___ Extracted entries

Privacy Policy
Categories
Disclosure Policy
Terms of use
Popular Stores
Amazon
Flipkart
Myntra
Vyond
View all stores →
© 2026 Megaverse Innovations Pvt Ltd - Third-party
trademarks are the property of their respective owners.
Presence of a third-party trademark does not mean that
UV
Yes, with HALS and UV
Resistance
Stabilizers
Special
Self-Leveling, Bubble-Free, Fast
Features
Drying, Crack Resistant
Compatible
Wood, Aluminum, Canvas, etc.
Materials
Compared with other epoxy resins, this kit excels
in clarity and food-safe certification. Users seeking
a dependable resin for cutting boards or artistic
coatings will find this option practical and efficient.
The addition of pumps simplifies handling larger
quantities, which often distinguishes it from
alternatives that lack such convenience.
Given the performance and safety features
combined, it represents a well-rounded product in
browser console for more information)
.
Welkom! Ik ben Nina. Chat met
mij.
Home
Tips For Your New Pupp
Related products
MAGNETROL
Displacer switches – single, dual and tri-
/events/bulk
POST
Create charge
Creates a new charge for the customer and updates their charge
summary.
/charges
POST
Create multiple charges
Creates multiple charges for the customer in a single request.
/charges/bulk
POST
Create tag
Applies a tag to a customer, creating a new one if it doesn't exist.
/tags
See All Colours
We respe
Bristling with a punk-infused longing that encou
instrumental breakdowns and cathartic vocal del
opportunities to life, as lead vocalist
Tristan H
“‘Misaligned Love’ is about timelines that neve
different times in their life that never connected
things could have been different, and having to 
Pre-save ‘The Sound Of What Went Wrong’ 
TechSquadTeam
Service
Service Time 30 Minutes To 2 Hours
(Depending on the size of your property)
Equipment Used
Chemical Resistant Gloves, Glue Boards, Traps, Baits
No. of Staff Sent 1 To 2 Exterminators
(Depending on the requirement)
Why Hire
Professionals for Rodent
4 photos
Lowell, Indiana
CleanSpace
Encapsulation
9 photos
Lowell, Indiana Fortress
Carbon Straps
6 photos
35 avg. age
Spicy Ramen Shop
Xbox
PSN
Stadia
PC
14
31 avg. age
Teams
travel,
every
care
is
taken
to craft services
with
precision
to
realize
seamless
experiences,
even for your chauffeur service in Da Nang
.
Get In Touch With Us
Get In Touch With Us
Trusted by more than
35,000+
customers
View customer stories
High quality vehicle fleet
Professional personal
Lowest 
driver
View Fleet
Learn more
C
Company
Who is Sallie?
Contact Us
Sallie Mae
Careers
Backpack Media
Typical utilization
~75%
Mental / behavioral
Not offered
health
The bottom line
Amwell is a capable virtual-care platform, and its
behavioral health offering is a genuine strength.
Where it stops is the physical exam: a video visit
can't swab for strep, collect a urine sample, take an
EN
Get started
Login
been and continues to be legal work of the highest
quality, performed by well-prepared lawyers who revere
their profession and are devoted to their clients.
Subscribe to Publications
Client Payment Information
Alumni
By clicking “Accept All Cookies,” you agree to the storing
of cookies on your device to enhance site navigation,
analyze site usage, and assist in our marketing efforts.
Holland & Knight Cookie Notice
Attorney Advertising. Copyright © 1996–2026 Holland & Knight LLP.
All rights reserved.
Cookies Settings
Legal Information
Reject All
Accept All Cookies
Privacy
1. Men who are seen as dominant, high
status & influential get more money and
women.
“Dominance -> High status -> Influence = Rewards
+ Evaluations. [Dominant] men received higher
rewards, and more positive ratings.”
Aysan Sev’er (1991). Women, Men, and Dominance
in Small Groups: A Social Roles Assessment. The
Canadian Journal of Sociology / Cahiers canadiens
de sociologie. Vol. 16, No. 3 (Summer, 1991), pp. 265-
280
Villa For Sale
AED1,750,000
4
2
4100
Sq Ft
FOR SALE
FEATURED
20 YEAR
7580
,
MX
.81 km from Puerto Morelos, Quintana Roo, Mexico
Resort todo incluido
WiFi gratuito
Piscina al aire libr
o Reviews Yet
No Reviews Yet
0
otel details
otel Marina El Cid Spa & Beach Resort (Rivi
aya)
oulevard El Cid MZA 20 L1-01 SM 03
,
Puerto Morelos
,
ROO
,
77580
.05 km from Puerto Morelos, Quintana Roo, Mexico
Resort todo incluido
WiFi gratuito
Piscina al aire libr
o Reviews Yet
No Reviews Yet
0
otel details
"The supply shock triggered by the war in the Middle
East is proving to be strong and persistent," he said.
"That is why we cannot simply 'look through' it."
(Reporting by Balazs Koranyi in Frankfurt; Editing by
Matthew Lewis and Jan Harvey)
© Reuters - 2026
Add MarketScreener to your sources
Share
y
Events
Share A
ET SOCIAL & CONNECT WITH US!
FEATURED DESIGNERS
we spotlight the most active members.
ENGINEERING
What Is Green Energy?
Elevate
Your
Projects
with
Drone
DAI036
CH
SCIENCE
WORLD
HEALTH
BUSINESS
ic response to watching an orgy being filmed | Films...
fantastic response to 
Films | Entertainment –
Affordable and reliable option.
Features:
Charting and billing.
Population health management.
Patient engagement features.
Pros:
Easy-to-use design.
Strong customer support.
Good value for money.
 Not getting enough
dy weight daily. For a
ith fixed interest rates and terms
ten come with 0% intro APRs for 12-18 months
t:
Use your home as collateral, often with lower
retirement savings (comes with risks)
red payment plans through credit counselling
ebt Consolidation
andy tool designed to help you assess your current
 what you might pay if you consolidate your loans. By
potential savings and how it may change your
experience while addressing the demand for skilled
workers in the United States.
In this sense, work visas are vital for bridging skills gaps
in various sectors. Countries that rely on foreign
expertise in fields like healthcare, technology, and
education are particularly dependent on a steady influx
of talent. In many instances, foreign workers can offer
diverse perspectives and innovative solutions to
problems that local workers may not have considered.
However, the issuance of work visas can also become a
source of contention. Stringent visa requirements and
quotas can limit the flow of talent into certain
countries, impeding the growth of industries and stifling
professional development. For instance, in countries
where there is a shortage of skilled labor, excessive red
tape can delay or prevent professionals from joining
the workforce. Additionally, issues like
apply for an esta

______

Taking the records above, retype every line from the one with "Disclosure Policy" down to the one with "Create multiple charges", exactly and with nothing else.

Disclosure Policy
Terms of use
Popular Stores
Amazon
Flipkart
Myntra
Vyond
View all stores →
© 2026 Megaverse Innovations Pvt Ltd - Third-party
trademarks are the property of their respective owners.
Presence of a third-party trademark does not mean that
UV
Yes, with HALS and UV
Resistance
Stabilizers
Special
Self-Leveling, Bubble-Free, Fast
Features
Drying, Crack Resistant
Compatible
Wood, Aluminum, Canvas, etc.
Materials
Compared with other epoxy resins, this kit excels
in clarity and food-safe certification. Users seeking
a dependable resin for cutting boards or artistic
coatings will find this option practical and efficient.
The addition of pumps simplifies handling larger
quantities, which often distinguishes it from
alternatives that lack such convenience.
Given the performance and safety features
combined, it represents a well-rounded product in
browser console for more information)
.
Welkom! Ik ben Nina. Chat met
mij.
Home
Tips For Your New Pupp
Related products
MAGNETROL
Displacer switches – single, dual and tri-
/events/bulk
POST
Create charge
Creates a new charge for the customer and updates their charge
summary.
/charges
POST
Create multiple charges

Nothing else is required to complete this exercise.